Source material –
▬▬▬▬▬▬▬▬▬▬

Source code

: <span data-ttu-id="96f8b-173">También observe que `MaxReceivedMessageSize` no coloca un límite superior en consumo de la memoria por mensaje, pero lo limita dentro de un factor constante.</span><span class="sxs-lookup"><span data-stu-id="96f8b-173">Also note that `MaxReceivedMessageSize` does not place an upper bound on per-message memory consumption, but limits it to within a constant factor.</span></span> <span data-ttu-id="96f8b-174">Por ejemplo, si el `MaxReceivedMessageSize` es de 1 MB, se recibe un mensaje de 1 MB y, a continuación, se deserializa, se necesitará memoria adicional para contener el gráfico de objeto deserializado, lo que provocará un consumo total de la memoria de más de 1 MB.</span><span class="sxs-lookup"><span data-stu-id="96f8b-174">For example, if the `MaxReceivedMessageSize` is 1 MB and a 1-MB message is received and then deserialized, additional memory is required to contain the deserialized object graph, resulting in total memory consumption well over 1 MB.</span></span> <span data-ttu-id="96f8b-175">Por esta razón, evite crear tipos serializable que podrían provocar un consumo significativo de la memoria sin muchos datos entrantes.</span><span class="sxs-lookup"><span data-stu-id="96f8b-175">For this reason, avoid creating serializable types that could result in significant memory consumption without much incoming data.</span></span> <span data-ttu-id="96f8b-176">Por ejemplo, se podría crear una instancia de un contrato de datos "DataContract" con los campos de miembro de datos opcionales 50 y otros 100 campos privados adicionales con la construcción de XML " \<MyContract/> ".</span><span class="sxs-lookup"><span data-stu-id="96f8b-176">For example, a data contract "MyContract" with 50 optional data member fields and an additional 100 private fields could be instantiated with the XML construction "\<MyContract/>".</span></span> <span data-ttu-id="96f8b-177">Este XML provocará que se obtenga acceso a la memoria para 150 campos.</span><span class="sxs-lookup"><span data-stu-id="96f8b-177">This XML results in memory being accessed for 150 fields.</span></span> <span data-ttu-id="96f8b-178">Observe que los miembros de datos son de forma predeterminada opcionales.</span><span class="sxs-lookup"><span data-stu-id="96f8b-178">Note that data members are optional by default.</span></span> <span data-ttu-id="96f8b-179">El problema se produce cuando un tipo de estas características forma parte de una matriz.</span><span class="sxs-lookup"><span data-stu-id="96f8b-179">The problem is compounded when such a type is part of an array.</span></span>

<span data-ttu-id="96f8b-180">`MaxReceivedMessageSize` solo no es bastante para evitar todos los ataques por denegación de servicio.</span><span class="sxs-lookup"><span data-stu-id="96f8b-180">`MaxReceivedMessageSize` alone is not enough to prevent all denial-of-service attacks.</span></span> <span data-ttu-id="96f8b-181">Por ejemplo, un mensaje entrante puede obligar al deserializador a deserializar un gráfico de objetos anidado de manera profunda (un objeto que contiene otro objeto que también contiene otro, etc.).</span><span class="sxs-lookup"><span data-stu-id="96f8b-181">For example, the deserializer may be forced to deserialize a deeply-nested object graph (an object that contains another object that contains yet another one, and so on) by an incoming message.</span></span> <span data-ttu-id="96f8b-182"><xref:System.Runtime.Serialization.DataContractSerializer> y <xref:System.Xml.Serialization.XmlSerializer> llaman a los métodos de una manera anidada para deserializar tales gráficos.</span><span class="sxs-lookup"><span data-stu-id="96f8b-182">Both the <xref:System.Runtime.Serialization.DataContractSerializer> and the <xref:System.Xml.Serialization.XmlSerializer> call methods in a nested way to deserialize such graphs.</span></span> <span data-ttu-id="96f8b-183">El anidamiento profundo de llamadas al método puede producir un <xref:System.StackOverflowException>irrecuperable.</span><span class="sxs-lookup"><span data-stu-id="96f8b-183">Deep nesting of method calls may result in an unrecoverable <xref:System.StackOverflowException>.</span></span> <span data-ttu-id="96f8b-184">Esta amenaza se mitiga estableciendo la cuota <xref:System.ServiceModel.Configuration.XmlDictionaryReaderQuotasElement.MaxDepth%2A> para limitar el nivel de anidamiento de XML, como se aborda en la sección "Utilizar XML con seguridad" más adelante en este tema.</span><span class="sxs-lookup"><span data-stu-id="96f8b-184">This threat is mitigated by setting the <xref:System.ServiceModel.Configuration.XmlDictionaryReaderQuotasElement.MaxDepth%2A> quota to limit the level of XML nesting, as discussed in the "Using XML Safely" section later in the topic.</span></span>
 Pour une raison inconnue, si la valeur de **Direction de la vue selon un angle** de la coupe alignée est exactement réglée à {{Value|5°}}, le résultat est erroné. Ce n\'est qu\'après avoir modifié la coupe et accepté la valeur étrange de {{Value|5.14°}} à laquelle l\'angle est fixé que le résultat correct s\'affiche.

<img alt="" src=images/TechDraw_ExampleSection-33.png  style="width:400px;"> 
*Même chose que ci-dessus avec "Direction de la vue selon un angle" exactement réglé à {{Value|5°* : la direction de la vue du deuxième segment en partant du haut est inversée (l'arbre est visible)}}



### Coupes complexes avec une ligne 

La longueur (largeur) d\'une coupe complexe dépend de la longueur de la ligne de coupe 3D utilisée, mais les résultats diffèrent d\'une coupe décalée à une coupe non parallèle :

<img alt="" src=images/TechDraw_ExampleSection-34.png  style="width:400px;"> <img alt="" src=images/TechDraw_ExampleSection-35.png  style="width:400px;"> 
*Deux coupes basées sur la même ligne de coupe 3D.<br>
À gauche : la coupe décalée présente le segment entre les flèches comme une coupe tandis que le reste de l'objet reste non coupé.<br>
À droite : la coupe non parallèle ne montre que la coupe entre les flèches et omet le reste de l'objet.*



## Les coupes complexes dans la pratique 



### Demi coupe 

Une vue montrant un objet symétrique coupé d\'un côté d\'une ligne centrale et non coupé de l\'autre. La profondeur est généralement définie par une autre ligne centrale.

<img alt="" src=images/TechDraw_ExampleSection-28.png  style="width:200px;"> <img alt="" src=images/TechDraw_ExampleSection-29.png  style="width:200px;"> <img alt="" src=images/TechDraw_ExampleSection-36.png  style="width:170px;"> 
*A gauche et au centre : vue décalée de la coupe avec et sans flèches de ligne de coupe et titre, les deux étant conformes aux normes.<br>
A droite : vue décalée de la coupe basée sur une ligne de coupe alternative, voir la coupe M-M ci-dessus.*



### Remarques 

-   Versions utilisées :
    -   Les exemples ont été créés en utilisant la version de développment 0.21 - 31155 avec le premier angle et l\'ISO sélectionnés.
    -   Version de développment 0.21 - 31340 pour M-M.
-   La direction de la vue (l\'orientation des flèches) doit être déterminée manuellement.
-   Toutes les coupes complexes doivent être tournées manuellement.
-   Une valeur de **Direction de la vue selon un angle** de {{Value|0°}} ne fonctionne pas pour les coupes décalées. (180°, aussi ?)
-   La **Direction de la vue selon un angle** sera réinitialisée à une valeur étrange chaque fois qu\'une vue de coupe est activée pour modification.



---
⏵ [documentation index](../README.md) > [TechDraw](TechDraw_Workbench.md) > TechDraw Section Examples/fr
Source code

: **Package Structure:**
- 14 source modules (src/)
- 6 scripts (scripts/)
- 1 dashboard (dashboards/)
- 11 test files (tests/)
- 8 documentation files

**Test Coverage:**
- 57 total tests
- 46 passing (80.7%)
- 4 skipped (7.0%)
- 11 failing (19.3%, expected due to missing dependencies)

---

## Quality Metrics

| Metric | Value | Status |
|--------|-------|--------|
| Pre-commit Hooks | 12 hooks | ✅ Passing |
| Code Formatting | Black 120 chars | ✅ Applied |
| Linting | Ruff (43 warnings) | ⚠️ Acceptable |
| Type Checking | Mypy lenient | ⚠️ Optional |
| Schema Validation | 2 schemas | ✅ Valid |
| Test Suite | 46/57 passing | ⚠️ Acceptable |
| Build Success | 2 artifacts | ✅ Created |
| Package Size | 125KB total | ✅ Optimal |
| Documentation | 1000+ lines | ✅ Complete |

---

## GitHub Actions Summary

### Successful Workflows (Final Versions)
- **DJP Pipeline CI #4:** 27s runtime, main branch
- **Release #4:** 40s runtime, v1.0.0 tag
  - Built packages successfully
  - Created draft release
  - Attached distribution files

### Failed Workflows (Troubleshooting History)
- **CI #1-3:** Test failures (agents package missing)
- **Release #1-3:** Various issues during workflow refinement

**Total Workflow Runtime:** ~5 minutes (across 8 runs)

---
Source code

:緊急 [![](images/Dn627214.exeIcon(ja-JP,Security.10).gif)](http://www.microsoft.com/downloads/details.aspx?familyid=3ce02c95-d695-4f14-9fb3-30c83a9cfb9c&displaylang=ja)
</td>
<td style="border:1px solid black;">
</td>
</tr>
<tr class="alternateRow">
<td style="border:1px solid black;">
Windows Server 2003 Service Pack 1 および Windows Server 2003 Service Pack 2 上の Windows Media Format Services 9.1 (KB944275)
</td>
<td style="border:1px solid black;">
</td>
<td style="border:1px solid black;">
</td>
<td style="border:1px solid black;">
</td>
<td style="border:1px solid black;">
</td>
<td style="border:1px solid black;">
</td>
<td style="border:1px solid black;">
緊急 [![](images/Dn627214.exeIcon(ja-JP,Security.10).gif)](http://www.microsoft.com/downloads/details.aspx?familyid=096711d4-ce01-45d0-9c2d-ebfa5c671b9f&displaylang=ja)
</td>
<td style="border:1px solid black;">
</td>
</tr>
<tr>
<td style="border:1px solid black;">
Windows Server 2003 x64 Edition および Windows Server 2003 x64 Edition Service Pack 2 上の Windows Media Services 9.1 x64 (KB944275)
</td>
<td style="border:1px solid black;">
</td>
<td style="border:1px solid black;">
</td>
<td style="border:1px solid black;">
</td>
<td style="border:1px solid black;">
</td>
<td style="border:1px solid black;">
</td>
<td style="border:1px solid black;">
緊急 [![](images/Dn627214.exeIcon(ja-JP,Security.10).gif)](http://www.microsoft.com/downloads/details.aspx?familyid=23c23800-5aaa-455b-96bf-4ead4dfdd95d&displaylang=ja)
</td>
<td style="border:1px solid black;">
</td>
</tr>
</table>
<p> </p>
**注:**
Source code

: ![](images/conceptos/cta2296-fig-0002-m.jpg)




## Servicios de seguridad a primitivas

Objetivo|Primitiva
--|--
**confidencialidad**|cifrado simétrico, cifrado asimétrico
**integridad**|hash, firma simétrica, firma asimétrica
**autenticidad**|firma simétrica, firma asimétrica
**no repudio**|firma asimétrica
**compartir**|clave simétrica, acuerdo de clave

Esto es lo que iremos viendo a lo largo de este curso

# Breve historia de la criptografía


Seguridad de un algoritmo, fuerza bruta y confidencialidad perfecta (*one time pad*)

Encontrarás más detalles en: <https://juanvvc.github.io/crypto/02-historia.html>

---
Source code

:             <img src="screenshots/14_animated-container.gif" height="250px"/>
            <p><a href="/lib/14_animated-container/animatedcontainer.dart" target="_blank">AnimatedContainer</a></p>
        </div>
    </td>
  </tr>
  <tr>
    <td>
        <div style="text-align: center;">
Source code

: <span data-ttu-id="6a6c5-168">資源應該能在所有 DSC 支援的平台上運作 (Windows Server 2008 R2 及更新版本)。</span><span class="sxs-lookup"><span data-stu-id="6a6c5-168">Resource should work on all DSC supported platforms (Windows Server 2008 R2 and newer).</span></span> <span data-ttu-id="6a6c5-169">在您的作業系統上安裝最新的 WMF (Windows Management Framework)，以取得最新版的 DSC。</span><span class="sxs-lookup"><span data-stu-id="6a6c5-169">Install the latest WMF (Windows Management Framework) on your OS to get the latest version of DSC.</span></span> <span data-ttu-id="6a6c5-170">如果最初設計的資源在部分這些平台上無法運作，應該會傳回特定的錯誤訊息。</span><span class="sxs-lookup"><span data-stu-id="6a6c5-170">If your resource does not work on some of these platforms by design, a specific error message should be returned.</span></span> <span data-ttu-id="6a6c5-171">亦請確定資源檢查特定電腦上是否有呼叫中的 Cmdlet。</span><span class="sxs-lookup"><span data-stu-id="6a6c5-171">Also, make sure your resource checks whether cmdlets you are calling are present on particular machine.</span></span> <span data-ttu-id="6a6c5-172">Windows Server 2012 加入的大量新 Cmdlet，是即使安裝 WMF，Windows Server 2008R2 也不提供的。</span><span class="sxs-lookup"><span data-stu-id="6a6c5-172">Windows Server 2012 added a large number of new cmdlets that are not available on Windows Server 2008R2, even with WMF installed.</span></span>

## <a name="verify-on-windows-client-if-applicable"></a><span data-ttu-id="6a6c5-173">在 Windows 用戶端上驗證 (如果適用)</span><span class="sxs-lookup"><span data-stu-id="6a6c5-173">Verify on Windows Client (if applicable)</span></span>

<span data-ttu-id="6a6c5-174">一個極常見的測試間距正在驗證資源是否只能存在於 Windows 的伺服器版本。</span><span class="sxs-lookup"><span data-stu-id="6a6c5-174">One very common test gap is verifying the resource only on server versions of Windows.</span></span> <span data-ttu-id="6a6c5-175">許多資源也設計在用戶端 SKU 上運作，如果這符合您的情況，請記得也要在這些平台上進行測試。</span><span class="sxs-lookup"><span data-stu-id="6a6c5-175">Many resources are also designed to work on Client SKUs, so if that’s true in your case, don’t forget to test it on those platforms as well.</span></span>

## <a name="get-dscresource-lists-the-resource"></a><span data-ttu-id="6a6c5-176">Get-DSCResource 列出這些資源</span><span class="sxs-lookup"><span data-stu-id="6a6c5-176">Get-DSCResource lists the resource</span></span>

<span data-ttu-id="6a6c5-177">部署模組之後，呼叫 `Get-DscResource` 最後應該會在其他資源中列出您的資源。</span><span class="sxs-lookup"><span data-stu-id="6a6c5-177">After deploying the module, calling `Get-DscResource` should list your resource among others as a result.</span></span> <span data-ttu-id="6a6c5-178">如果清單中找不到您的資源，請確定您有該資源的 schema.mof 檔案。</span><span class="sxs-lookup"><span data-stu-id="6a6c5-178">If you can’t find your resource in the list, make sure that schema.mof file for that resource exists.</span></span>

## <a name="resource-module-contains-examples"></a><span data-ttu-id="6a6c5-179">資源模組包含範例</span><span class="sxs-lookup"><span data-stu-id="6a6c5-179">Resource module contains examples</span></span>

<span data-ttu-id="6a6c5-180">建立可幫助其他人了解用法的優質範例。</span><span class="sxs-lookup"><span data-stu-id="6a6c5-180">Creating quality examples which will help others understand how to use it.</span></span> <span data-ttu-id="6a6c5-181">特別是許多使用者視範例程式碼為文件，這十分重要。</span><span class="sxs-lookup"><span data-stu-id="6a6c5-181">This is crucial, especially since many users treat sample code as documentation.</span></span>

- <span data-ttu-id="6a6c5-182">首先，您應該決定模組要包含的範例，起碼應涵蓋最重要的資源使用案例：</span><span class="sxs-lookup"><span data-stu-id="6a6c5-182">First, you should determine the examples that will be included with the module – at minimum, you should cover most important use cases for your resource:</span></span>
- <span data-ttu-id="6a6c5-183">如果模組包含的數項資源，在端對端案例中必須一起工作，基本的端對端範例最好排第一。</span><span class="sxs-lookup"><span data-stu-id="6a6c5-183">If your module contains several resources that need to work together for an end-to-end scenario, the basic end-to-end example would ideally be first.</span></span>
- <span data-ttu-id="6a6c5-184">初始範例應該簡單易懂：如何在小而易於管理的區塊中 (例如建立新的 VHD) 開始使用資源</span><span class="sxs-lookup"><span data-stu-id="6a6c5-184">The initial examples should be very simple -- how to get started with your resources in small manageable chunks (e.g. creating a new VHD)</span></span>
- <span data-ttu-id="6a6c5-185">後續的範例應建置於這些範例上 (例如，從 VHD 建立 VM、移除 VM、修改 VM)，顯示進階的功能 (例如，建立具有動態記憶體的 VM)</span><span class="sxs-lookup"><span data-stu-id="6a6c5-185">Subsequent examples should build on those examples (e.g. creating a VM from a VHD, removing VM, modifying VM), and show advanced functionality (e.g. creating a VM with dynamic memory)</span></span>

▬▬▬▬▬▬▬▬▬▬

In the data, copy the lines from the line with "## Servicios de seguridad a primitivas" to the line with "acuerdo de clave", swapping "hash" for "función hash" and leaving everything else unchanged.

The answer –
## Servicios de seguridad a primitivas

Objetivo|Primitiva
--|--
**confidencialidad**|cifrado simétrico, cifrado asimétrico
**integridad**|función hash, firma simétrica, firma asimétrica
**autenticidad**|firma simétrica, firma asimétrica
**no repudio**|firma asimétrica
**compartir**|clave simétrica, acuerdo de clave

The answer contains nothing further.